If you wish to terminate the program when it reaches the outlim, then I
don't think that suppressing the S722 abend can be easily done without
either system level code or building in some kind of abend recovery into the
application. By modifying the PROC, you can allow the job to keep processing:
  //TEBC#1      EXEC PGM=.....
     ..... more JCL here ...
  //REPORT  DD   SYSOUT=*,OUTLIM=500
  // IF TEBC#1.ABENDCC=S722 THEN           
  //S2  EXEC PGM=....
    ......  rest of JCL here ...             
  // ENDIF                             
but step TEBC#1 will still show an S722 abend. All the other steps within
the IF/ENDIF block will still execute, though, when there is an S722 abend.
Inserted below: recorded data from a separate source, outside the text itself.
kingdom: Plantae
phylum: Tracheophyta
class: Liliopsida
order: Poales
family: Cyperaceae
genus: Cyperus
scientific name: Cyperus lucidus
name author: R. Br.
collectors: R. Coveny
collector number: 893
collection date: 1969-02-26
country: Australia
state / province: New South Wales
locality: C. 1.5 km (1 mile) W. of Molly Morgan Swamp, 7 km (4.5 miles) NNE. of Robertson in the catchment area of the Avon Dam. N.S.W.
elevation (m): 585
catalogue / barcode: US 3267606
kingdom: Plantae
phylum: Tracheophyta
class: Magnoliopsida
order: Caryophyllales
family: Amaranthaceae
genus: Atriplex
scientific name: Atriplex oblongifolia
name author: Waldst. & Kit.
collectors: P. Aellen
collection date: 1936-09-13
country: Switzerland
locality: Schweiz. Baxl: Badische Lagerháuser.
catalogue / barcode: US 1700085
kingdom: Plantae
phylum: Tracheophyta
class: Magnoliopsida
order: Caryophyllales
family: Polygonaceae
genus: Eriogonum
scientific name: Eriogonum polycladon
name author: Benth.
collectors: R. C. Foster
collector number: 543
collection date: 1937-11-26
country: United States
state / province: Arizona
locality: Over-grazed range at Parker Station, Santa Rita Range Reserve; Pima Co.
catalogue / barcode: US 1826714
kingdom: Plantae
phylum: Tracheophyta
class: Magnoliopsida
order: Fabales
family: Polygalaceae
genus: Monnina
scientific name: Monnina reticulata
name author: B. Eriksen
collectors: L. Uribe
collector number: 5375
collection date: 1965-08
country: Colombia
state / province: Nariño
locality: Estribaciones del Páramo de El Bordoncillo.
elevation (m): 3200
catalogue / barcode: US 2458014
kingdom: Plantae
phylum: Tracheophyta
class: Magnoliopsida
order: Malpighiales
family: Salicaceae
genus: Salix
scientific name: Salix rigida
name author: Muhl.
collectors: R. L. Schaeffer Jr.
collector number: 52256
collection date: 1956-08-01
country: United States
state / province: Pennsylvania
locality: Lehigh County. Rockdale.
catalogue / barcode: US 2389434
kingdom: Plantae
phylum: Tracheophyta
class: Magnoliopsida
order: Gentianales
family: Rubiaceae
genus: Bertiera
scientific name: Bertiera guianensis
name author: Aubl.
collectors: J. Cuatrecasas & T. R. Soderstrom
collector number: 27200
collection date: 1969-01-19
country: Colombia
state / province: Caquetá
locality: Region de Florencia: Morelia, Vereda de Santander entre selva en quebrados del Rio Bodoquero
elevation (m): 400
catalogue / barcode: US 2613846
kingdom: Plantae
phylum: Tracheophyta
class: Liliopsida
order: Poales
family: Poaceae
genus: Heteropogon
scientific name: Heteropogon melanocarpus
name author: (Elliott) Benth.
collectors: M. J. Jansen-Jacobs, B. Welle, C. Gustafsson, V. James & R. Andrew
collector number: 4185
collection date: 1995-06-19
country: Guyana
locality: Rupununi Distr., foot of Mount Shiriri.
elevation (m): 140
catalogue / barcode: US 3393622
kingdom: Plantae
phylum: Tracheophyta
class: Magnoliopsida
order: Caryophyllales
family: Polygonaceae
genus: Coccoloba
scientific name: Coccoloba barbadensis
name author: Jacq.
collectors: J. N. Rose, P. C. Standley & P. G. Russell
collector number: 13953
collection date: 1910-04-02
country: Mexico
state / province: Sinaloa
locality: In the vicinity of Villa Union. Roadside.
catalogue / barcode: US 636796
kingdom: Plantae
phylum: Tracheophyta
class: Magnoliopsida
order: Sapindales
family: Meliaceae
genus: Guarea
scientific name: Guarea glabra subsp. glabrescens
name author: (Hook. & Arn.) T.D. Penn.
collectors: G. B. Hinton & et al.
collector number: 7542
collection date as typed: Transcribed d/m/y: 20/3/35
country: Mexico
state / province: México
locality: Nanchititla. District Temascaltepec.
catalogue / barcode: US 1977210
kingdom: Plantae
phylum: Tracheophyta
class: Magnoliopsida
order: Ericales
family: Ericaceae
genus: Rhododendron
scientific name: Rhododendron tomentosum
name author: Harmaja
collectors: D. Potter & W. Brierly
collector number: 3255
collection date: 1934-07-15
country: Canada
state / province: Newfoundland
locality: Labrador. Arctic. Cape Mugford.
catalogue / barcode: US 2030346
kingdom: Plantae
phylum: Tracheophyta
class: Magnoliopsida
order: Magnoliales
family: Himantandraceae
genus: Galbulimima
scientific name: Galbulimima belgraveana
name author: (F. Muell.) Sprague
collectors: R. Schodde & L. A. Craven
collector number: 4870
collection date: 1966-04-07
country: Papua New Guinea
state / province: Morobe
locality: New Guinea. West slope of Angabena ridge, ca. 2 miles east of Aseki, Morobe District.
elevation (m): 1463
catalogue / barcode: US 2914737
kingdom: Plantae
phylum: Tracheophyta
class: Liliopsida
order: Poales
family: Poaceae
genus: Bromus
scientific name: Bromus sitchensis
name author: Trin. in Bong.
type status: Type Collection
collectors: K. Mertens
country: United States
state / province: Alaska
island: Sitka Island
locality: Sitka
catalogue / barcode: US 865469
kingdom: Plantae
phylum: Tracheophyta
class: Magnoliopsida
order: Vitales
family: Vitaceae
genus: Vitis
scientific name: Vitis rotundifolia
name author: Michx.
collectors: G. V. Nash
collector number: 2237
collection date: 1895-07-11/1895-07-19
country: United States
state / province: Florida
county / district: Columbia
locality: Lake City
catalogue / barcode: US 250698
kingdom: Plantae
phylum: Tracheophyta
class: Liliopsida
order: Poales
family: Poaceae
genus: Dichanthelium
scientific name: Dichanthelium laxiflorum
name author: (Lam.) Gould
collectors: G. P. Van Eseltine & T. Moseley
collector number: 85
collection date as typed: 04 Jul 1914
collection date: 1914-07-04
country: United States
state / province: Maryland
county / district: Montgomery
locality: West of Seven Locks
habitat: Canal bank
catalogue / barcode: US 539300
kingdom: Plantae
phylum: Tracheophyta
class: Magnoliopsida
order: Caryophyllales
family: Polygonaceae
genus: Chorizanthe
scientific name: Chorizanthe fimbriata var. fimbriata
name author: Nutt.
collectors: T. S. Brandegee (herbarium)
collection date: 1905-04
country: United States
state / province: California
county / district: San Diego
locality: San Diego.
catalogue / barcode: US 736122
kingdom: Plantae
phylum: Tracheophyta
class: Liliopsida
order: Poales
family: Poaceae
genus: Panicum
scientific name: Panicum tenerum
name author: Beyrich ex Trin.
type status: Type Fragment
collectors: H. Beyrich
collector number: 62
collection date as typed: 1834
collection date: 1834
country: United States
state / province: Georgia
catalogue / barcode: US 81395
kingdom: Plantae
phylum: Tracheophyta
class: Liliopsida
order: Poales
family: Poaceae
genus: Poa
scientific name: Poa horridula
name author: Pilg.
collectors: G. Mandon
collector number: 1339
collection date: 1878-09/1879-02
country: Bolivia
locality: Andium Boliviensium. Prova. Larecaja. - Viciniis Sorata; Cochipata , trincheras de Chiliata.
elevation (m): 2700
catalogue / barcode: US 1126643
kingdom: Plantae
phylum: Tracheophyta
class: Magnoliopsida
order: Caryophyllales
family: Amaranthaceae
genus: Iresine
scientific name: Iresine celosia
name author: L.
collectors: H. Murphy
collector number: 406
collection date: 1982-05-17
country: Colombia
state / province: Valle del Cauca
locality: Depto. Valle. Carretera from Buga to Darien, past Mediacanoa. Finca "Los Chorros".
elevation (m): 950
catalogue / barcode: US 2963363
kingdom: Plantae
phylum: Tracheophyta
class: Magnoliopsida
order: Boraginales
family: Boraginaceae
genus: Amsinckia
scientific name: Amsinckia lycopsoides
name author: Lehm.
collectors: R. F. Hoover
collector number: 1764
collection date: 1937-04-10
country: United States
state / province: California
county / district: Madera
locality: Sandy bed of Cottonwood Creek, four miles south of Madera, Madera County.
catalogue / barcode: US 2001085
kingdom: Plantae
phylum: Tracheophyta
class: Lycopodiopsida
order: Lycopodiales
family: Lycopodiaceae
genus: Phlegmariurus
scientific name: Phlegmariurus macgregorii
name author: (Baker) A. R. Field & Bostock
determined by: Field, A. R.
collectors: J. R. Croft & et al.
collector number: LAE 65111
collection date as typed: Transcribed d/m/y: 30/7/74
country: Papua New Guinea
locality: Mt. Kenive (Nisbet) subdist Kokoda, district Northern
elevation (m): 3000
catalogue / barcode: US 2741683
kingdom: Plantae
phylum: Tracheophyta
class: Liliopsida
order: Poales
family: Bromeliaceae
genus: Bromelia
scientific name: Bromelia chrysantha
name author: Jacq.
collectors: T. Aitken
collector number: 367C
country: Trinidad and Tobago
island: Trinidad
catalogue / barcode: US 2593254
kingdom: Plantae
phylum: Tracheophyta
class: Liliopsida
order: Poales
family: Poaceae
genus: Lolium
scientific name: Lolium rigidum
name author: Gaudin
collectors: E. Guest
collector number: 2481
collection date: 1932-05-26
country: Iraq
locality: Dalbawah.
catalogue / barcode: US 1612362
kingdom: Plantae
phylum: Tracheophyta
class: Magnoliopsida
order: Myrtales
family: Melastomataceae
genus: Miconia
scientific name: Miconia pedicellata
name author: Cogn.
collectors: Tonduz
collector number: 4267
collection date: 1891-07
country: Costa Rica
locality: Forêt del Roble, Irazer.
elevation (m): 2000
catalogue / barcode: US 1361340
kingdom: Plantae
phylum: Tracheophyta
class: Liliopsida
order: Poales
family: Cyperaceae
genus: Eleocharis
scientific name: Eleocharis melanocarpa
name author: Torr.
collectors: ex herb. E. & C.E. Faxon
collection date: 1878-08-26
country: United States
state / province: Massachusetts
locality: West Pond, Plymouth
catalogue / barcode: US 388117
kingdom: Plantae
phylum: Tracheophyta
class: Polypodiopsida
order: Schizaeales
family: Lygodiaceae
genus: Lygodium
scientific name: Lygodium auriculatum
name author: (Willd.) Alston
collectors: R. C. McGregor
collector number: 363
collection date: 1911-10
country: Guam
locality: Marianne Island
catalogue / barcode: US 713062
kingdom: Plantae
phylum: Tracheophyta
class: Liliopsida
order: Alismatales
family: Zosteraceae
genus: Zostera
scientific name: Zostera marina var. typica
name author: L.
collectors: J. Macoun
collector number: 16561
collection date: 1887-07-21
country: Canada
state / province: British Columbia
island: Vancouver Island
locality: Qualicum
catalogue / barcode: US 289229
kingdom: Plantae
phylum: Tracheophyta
One way of suppressing the abend would be to front-end the program used in
step TEBC#1 with another program with abend recovery which then converts an
S722 abend if it occurs into RC=0. If the application is LE-based, then
there may be some other options available to you, but just at the moment, I
can't think of any straight-forward way to suppress this abend with just
JCL.

 Bill 

On Fri, 8 Dec 2006 10:12:27 -0700, Howard Brazee <[EMAIL PROTECTED]> wrote:

>On 7 Dec 2006 12:27:22 -0800, [EMAIL PROTECTED] (Big Iron)
>wrote:
>
>>I think that you may be able to use something like TEBC#1.ABENDCC=S722
>>to test for a specific abend.
>
>I tried that yesterday, and it shows the abend - but what I'm wanting
>is to convert the abend into a non-abend.